### Problem to solve
Can you transcribe every entry word for word, skipping the images?
BEGIN
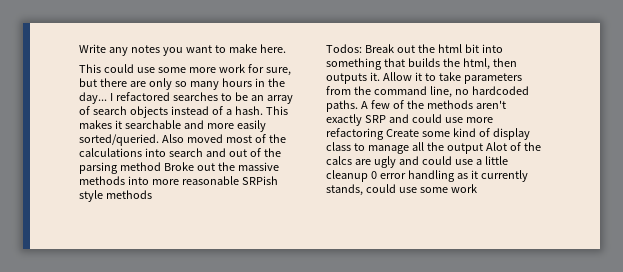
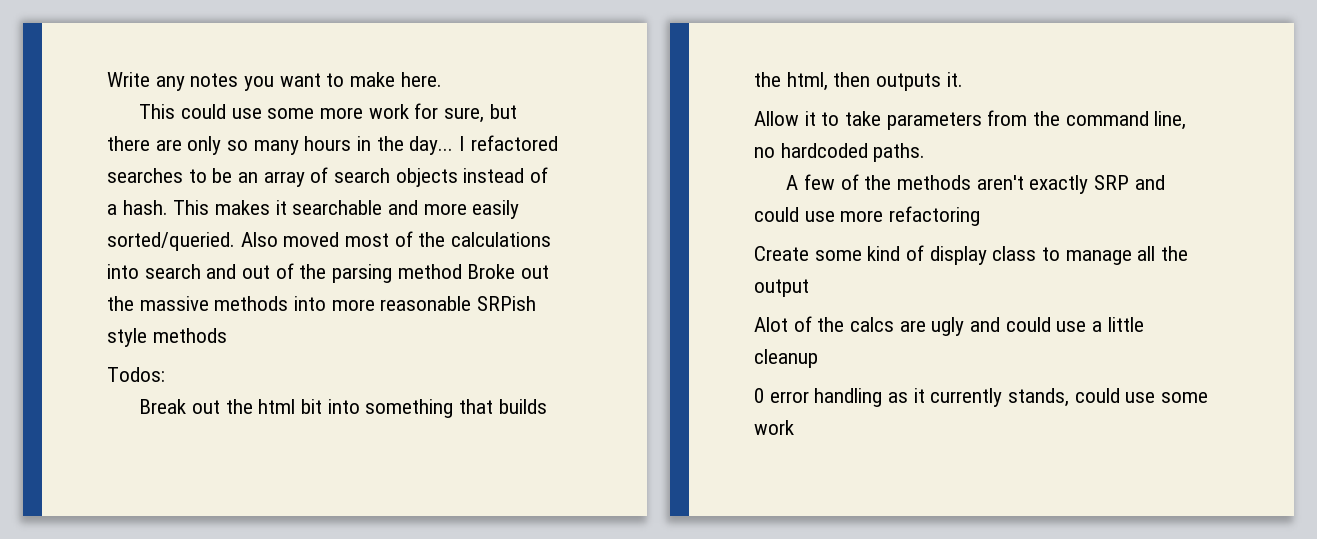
(362, 48) none -> (165, 374) //
(380, 76) none -> (963, 79) //
(358, 106) none -> (926, 152) //
(384, 134) none -> (981, 216) //
(483, 148) none -> (809, 288) //
(368, 176) none -> (818, 358) //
END
### Output of the task
(362, 48) none -> (165, 374) //
(380, 76) none -> (963, 79) //
(358, 106) none -> (926, 152) //
(384, 134) none -> (981, 216) //
(483, 148) none -> (809, 288) //
(368, 176) none -> (818, 358) //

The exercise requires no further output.